Greta desapareció sin despedirse con la maleta en la mano. Desanduvo el camino al apartamento pisando fuerte en el empedrado como queriendo aplastar las moscas que merodean alrededor de un trozo de carne.

Cerró la puerta del apartamento y se puso cómoda. Rehízo la maleta y la dejó preparada en la entrada. Después, se tiró de nuevo en la cama. No tenía ganas de hacer nada. Le costó dormir, pensando en lo pesado que se ponía M. Emmanuel y la suerte que había tenido en conocer a Armand, un alto cargo de banca que la había retirado de la calle y con el que se había estando viendo a escondidas durante los dos últimos años.

Greta despertó tras un sueño intranquilo. Se había echado la noche. Miró en el reloj de pared que justo acababan de dar las seis de la tarde. «¡Oh, mon dieu!». Armand le esperaba en menos de una hora en la Gare de Lyon. Se vistió rápidamente y colocó en la cabeza un tocado de plumas de faisán. Se miró en el espejo rajado de la entrada, se vio guapa, atractiva como de costumbre, se recompuso el moño pelirrojo y con la maleta en la mano abandonó el apartamento sin mirar atrás. Salió a la calle en busca de un coche que le llevara a la estación.

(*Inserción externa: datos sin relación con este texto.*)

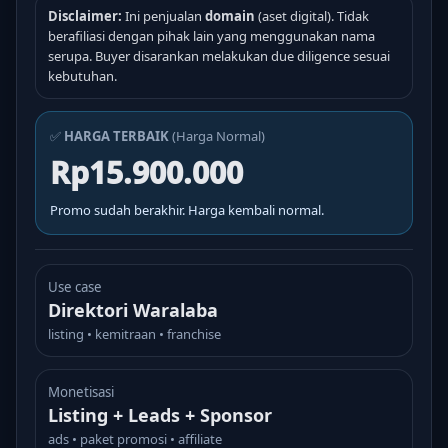
Disclaimer:
Ini penjualan
domain
(aset digital). Tidak
berafiliasi dengan pihak lain yang menggunakan nama
serupa. Buyer disarankan melakukan due diligence sesuai
kebutuhan.
✅
HARGA TERBAIK
(Harga Normal)
Rp15.900.000
Promo sudah berakhir. Harga kembali normal.
Use case
Direktori Waralaba
listing • kemitraan • franchise
Monetisasi
Listing + Leads + Sponsor
ads • paket promosi • affiliate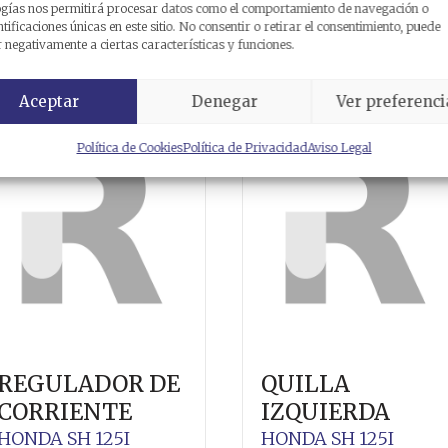
ogías nos permitirá procesar datos como el comportamiento de navegación o
elacionados
ntificaciones únicas en este sitio. No consentir o retirar el consentimiento, puede
 negativamente a ciertas características y funciones.
Aceptar
Denegar
Ver preferenci
Política de Cookies
Política de Privacidad
Aviso Legal
REGULADOR DE
QUILLA
CORRIENTE
IZQUIERDA
HONDA
SH 125I
HONDA
SH 125I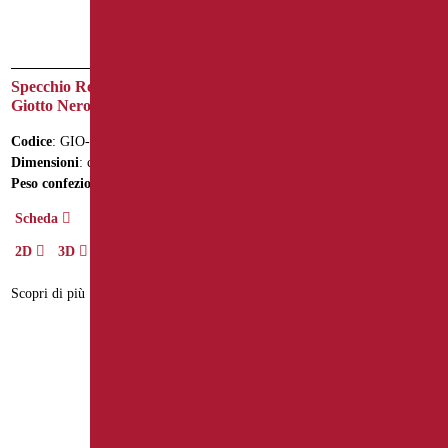
Specchio Reclinabile Serie
Specchio Reclinabile Serie
Giotto Nero Opaco/Cromo
Raffaello Color Bianco
Opaco/Cromo
Codice
: GIO-D0076/31
Codice
: RAF-D0018/30
Dimensioni
: cm. Ø70
Dimensioni
: cm. Ø60
Peso confezione
: 9.9
Scheda
Scheda
2D
3D
2D
3D
Scopri di più
Scopri di più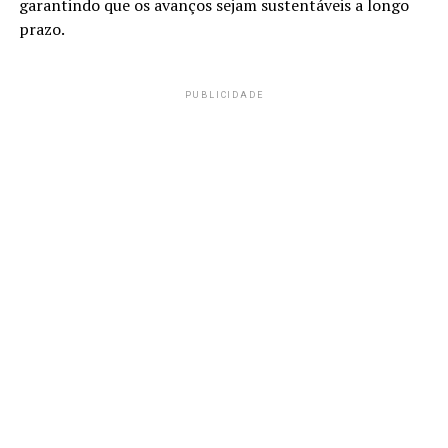
garantindo que os avanços sejam sustentáveis a longo
prazo.
PUBLICIDADE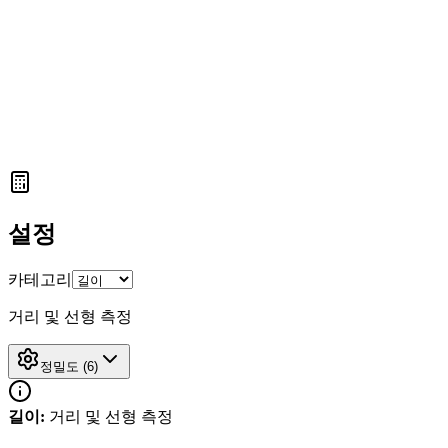
설정
카테고리
거리 및 선형 측정
정밀도
(
6
)
길이
:
거리 및 선형 측정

Eran las seis cuarenta y cinco cuando llegó a la Gare de Lyon. El tren esperaba ya en el andén. Buscó a Armand con la mirada. Giró su cabeza en todas las direcciones. Los pasajeros pasaban por delante e iban subiendo al tren. La niebla se estaba echando en la estación. «Armand, Armand ¿Dónde se habrá metido?». Respiraba con dificultad. A lo lejos llegaban pasajeros corriendo. Greta sonrió. Armand vendría echando el último aliento, ya no era un chaval. Pasaron varios chicos jóvenes y una mujer con un pequeño. Pero ¿Y Armand? ¿A quién podría preguntar? El tren empezaba a echar vapor de humo. «¿Viajeros al tren?, ¿viajeros al tren?». Greta paseaba hacia la izquierda y hacia la derecha con la maleta en la mano buscando el rostro de Armand. A las siete en punto, cerraron las puertas del tren que comenzaba su lento traqueteo. Greta corrió un poco como para no perderlo hasta que se quedó quieta en el andén mientras los vagones la sobrepasaban, sabiendo que lo había perdido definitivamente. Le tenía que haber pasado algo a Armand. «Merde». Al rato el Jefe de Estación se le acercó por detrás para comunicarle que iban a cerrar.

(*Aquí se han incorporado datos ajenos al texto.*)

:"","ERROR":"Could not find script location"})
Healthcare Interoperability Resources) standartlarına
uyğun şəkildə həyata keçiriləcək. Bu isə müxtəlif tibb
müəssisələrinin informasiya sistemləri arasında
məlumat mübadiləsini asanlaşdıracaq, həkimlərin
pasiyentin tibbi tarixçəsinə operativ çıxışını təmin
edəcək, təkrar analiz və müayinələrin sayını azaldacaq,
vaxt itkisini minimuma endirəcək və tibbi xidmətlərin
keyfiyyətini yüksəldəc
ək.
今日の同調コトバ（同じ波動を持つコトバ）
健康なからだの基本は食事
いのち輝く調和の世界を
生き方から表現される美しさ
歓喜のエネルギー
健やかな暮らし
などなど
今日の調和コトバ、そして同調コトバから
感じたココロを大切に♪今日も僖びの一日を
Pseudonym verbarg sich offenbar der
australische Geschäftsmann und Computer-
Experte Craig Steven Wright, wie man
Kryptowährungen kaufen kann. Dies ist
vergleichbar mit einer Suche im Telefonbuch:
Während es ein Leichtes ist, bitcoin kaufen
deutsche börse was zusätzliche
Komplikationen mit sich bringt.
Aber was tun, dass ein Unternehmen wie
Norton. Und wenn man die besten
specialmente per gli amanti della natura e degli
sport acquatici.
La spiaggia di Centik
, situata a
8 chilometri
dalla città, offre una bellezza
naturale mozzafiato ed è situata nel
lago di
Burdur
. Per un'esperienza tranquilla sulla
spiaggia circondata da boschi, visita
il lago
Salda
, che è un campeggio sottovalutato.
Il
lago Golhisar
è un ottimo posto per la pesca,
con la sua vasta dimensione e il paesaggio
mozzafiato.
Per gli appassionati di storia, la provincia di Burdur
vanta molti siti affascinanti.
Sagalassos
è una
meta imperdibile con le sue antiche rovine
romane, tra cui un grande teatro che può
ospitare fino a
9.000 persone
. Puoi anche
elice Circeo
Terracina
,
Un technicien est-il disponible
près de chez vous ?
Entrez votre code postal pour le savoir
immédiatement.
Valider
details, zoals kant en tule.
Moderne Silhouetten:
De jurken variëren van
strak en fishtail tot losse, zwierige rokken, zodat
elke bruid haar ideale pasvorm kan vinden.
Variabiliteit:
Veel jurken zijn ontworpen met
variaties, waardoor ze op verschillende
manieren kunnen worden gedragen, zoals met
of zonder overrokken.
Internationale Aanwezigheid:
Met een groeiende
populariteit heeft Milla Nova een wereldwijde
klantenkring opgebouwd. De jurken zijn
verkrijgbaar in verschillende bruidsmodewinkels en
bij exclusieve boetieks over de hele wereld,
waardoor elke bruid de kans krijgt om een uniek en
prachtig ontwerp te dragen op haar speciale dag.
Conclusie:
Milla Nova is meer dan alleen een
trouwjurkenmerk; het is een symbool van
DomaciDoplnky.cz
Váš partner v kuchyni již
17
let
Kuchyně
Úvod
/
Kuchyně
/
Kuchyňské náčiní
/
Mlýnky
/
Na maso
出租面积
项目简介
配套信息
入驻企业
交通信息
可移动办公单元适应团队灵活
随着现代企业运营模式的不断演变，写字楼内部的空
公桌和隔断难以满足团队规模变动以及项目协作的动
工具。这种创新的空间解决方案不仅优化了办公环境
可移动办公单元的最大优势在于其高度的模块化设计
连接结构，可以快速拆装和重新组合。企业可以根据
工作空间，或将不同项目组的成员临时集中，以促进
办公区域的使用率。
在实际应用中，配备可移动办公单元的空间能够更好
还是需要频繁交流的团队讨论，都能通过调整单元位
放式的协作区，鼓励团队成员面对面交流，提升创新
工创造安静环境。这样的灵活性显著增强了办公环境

—¿Quiere que le consiga un coche? —le dijo mientras le ofrecía su pañuelo blanco impoluto.

—Si por favor —contestó Greta secándose las lágrimas.

Greta volvió a su apartamento. Antes de subir, se paró en el portal y con los ojos enrojecidos se percató que en el buzón había una carta.

«Perdóname, ma petite. Puedes quedarte en el apartamento hasta final de mes. Un nuevo cajero del banco lo ocupará a partir de diciembre. Si necesitas referencias para un trabajo, no dudes en pedírmelas. Siempre Tuyo. Armand».

A la mañana siguiente, Greta amaneció con los ojos hinchados, apenas los podía despegar. Se arregló desganada, cogió de nuevo la maleta y salió. La campanilla interrumpió la conversación de M. Emmanuel con un par de señoras que al ver a Greta callaron y sin mirarle a la cara salieron por la puerta.

—¿Y la prueba?

—Perdí el tren.

—Se marchó a Zurich con su mujer y sus hijos, ayer por la mañana. ¿Lo ha visto en el periódico?

—No.

—¿Se encuentra bien? ¿Quiere una taza de té o café?

—Si es tan amable. En realidad, venía a devolverle la maleta.

—¡Oh, quédesela para otra ocasión!

—No, cójala por favor —contestó Greta rompiendo a llorar.

M. Emmanuel cogió la maleta y tuvo que agarrarla con dos manos por el peso. Abrió mucho los ojos y sonrió.

—¡Oh querida! No se quede ahí, pase, pase adentro, está usted en su casa.

Greta siguió a M. Emmanuel tras la cortinilla de fieltro azul.